We use Bloxx at my place of work - I would never call it cheap - not sure how their pricing model works but last quote we had for their new equipment was over £15k. The box has a tendency to 'reset' itself and lose some settings ocassionally too. It's crap at blocking proxy websites too. Not sure how the new one copes (as I explained their costs are huge and we decided not to bother just yet) but supposedly it is better.
 
Bloxx for 500odd users for us was quoted at about 5k for 2x TVT-500 appliances I think , Ironport was something like 15k but i swear i heard the guy say that was for only 250 users, can't be right. Will have to find out how much the bluecoat renewal was as I can't remember

Only been trialling the bloxx for a couple of weeks and I've only had a quick play.
 
Bloxx for 500odd users for us was quoted at about 5k for 2x TVT-500 appliances I think , Ironport was something like 15k but i swear i heard the guy say that was for only 250 users, can't be right. Will have to find out how much the bluecoat renewal was as I can't remember

Only been trialling the bloxx for a couple of weeks and I've only had a quick play.

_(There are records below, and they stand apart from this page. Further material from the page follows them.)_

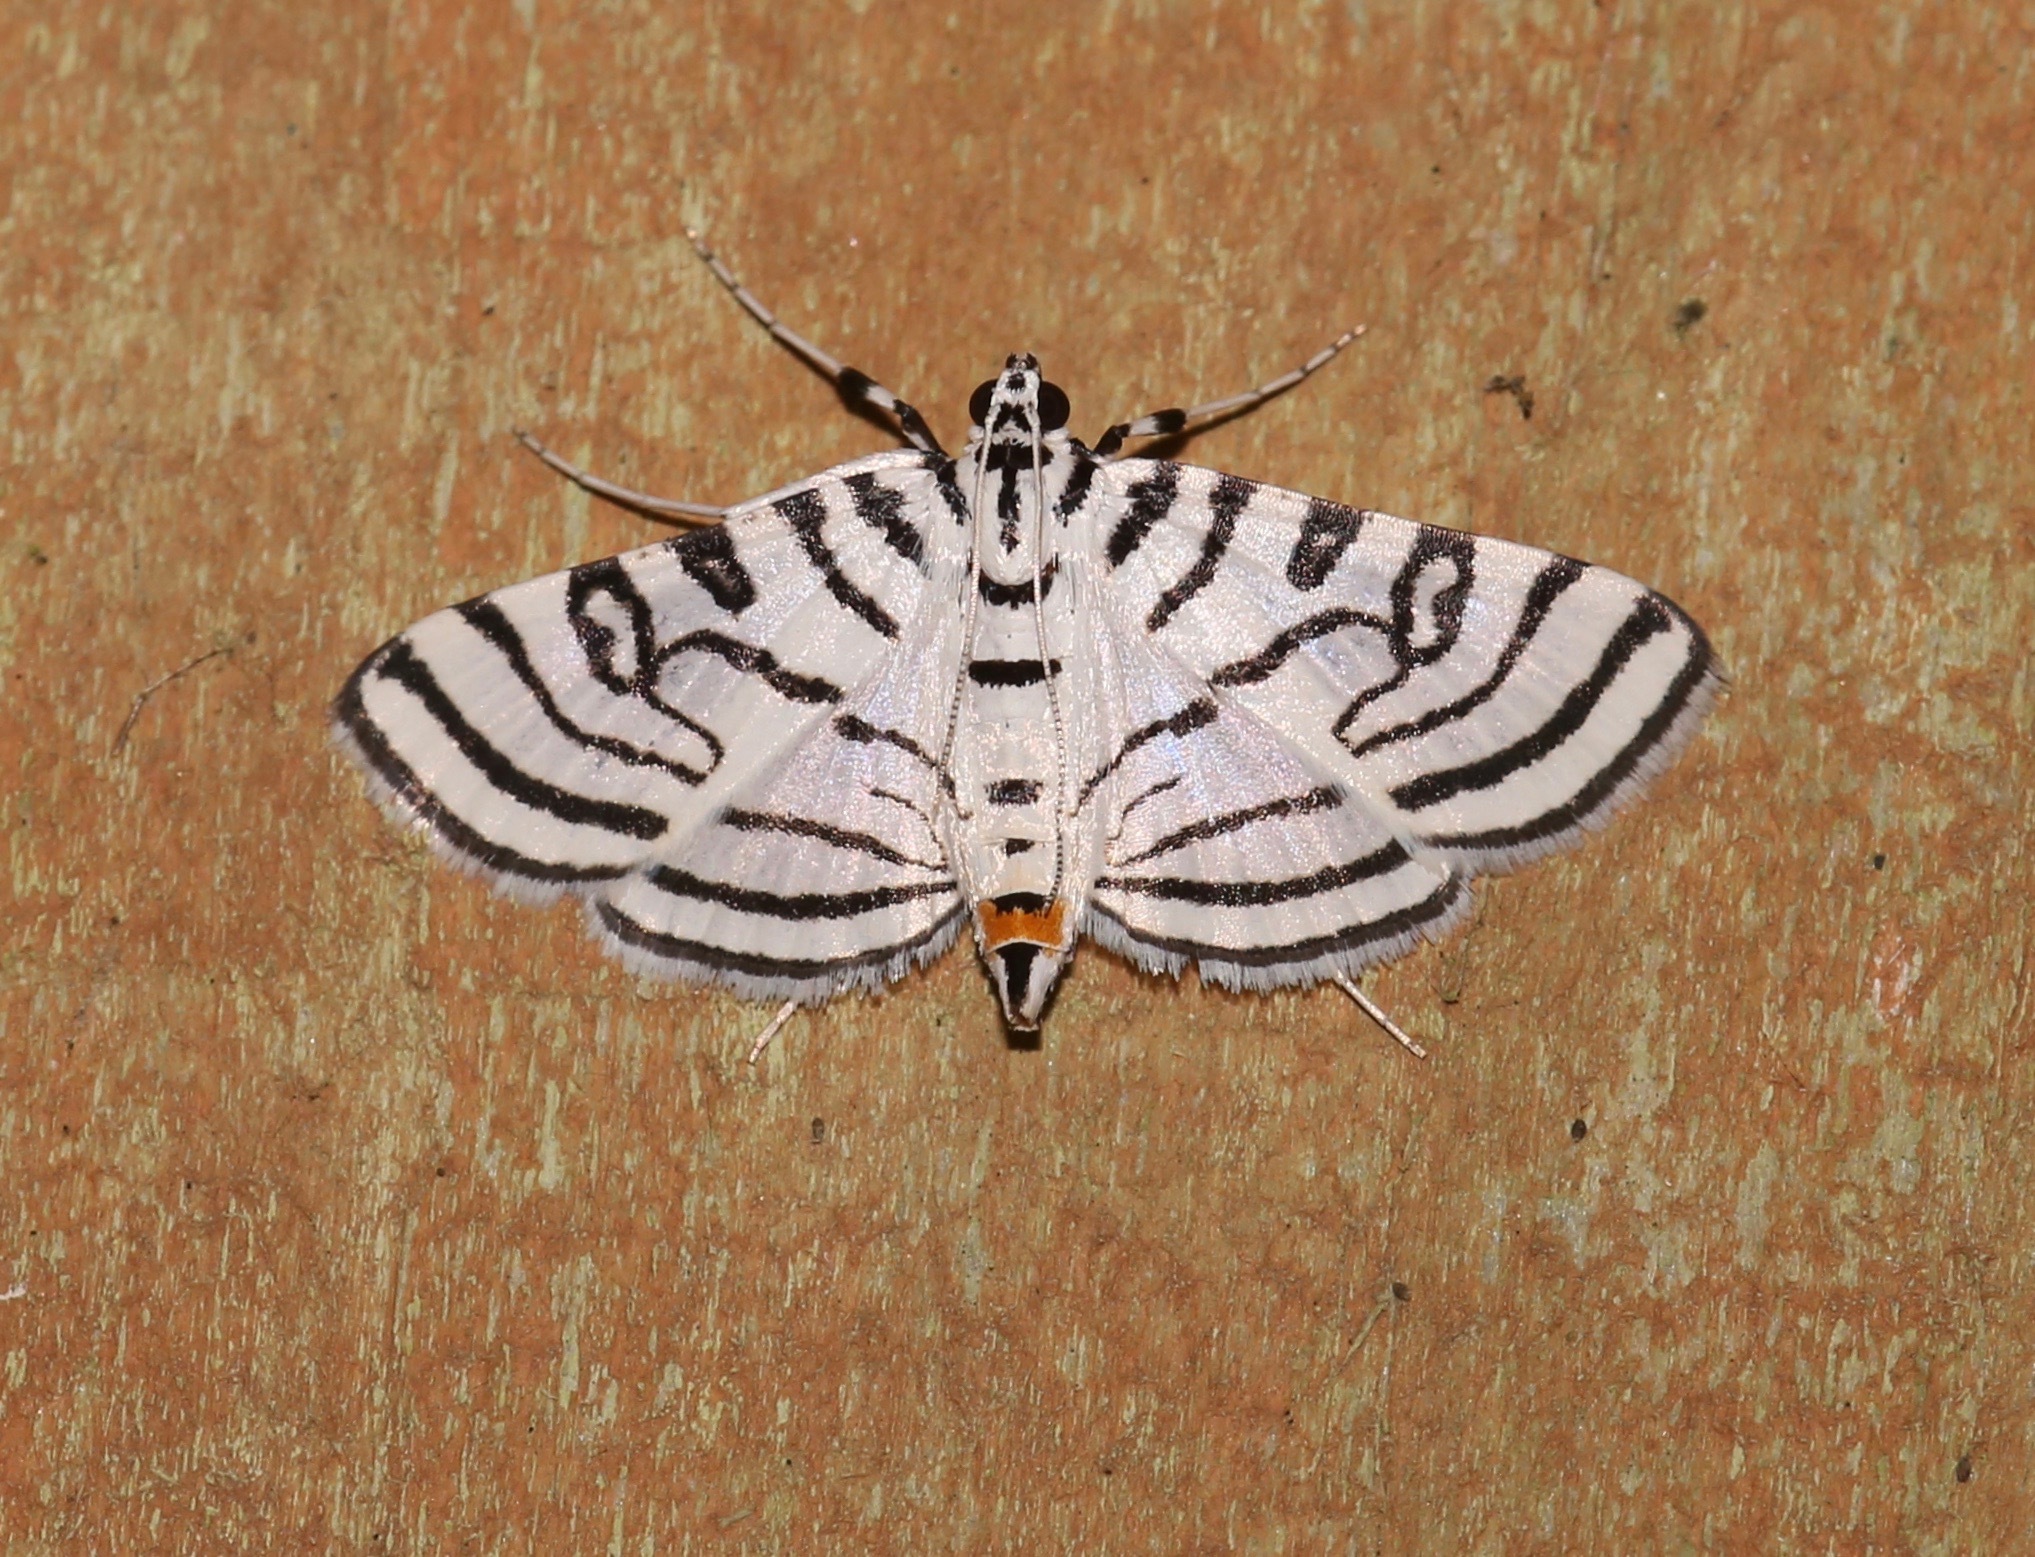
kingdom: Animalia
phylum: Arthropoda
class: Insecta
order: Lepidoptera
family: Crambidae
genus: Conchylodes
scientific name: Conchylodes concinnalis
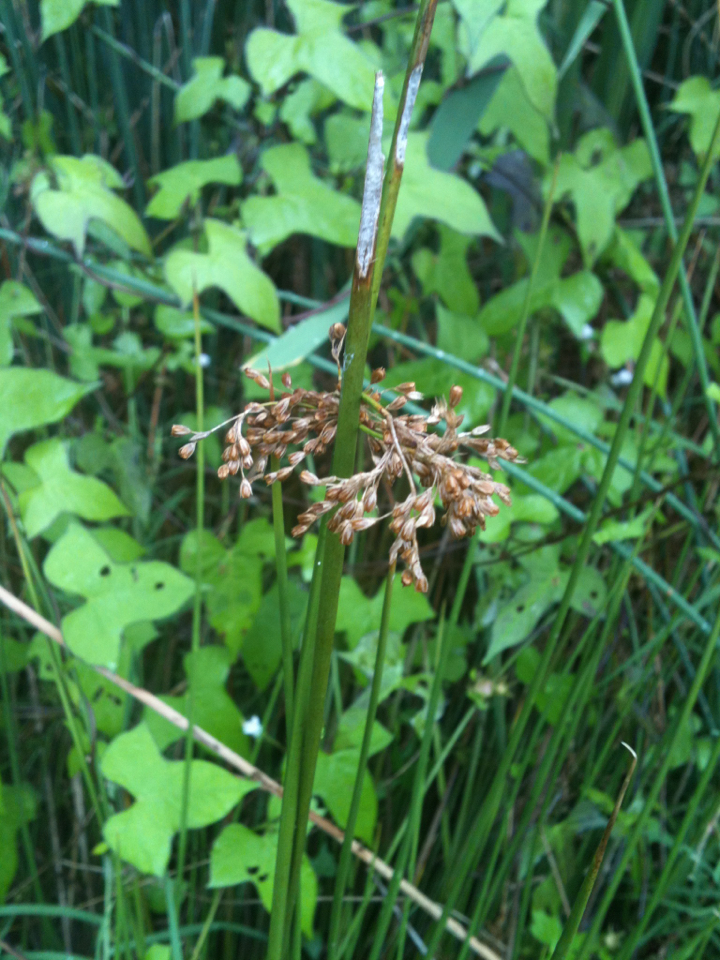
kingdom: Plantae
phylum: Tracheophyta
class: Liliopsida
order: Poales
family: Juncaceae
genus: Juncus
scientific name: Juncus effusus
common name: Soft rush
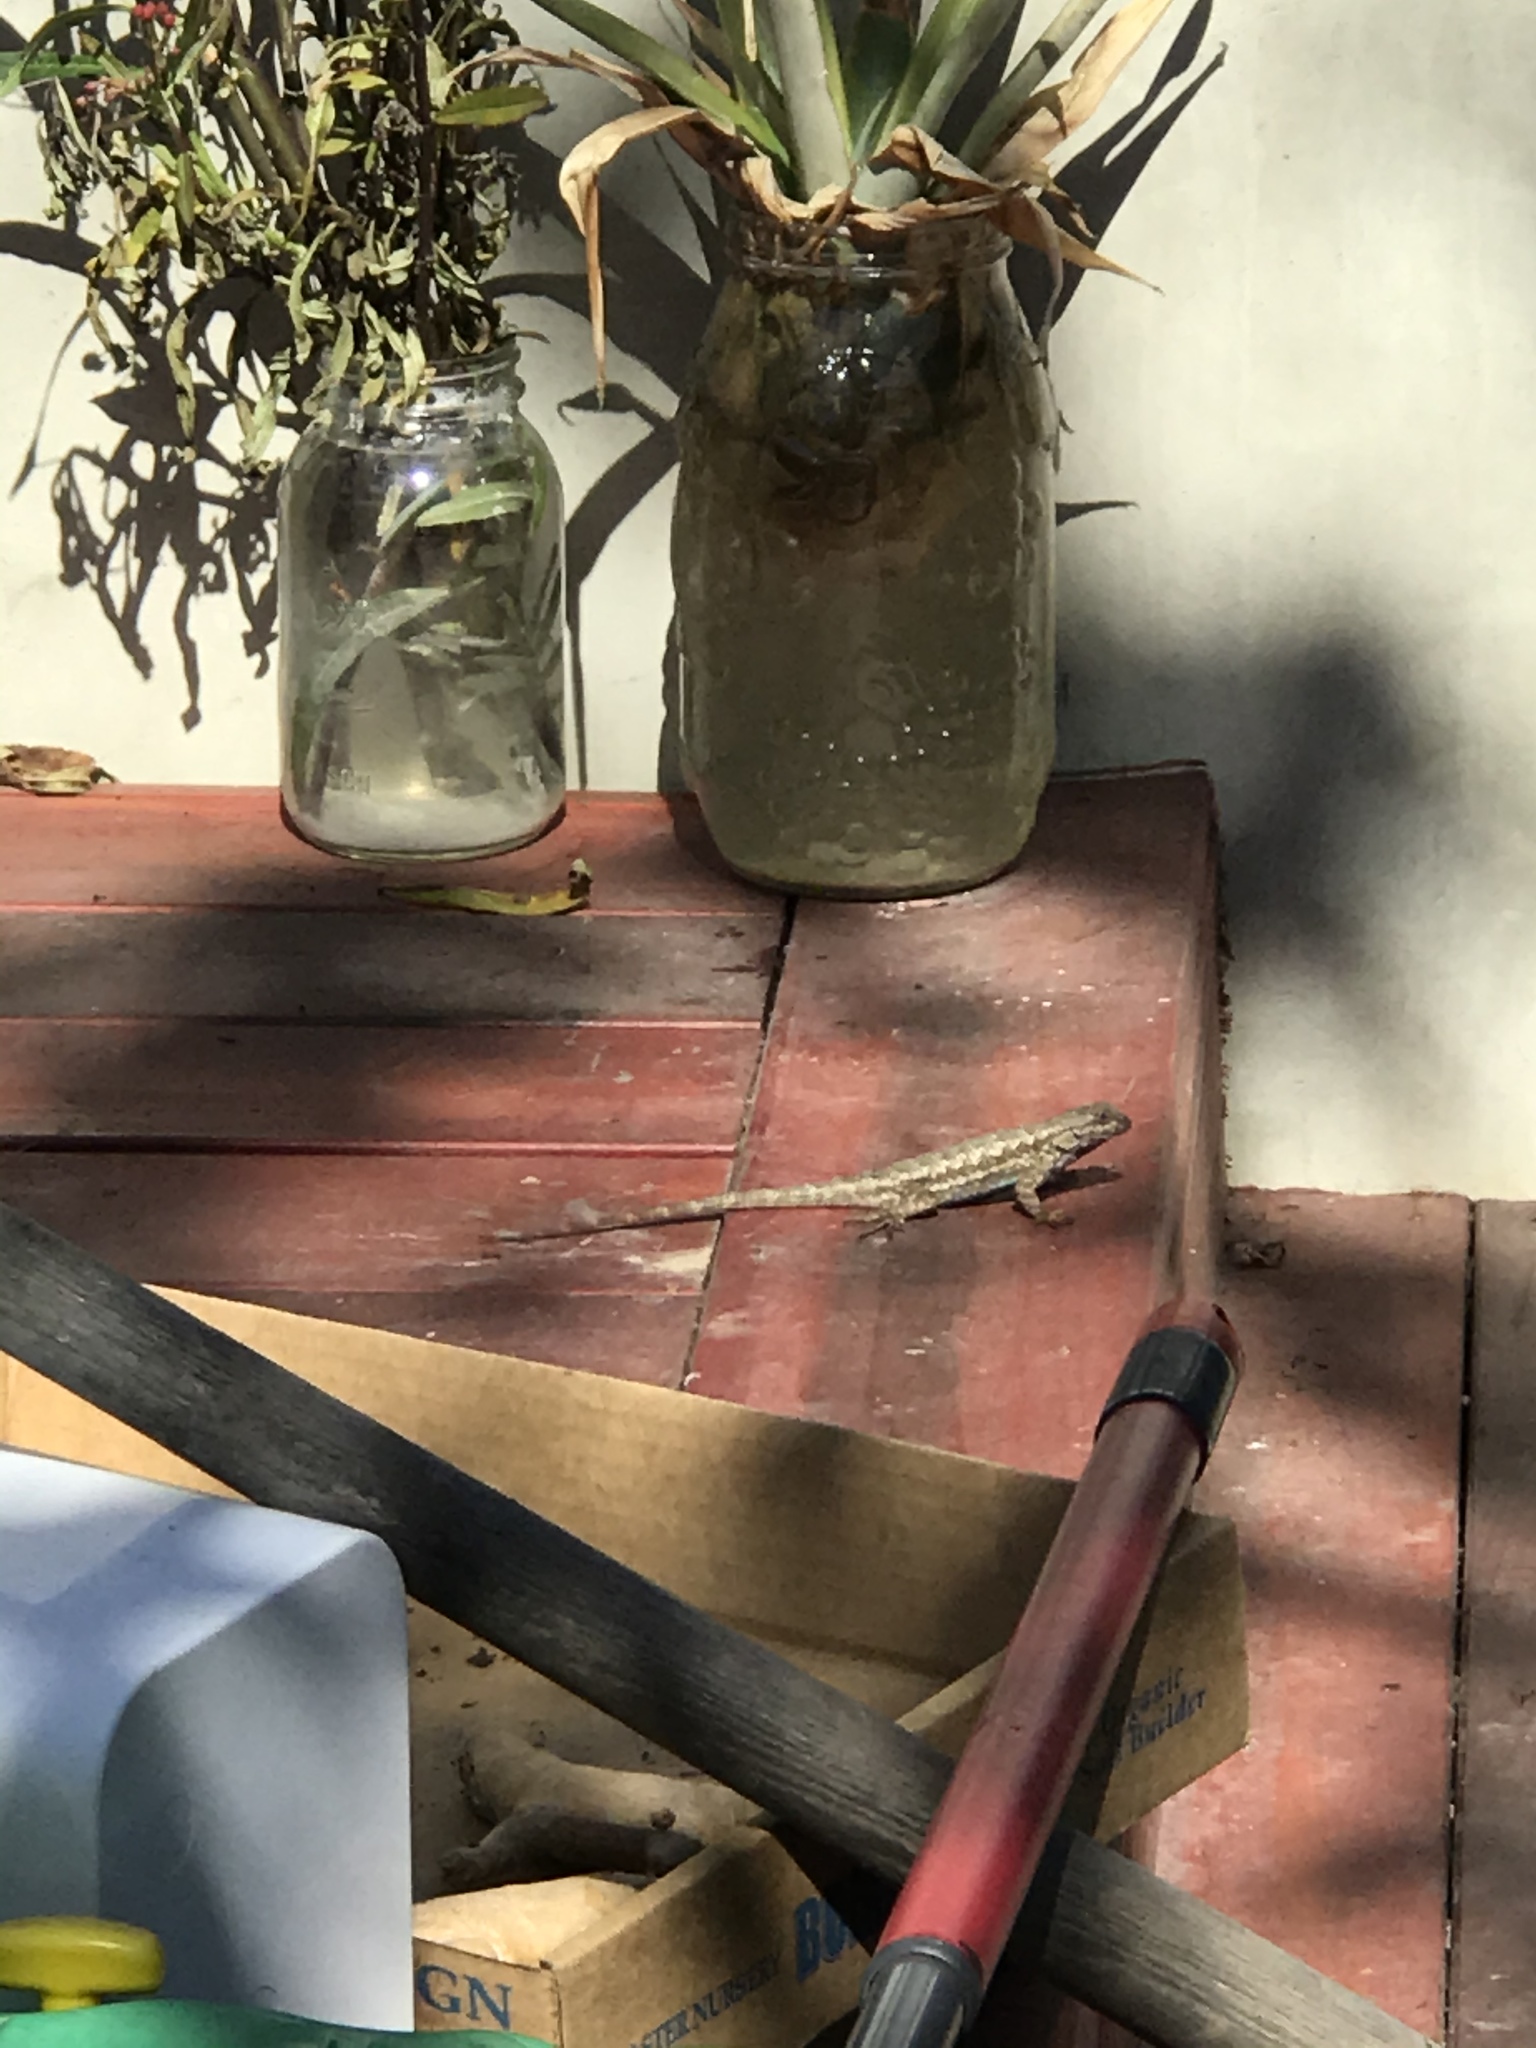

I'd be interested to know how you get on with Bloxx if you could keep me updated...We have substantially more than 500 users - around 5500, although perhaps only 1k concurrently. I believe the quote was £17k - ish.. I'd have to double check exactly what it was for.
 
aye the place I'm at now is a tiddler :)

Our quote also includes other stuff, due to history our network is actually supported and managed by an external company.
 
It's around 200-250 users, so not massive by any stretch, but certainly not SOHO size. As I say, there isn't really a budget, the whole IT infrastructure is getting an upgrade, and as such it is just being lumped in with the costings for everthing else (current sat at around £75-80,000, and have up to around £100,000 to spend, so unless it's going to cost £20,000, there isn't a problem).
 
Chicco, do you run it on a native box or in a vm?

I'm currently configuring squidnt for a client of mine with logging etc using sarg and this sounds like a really nice all in one solution.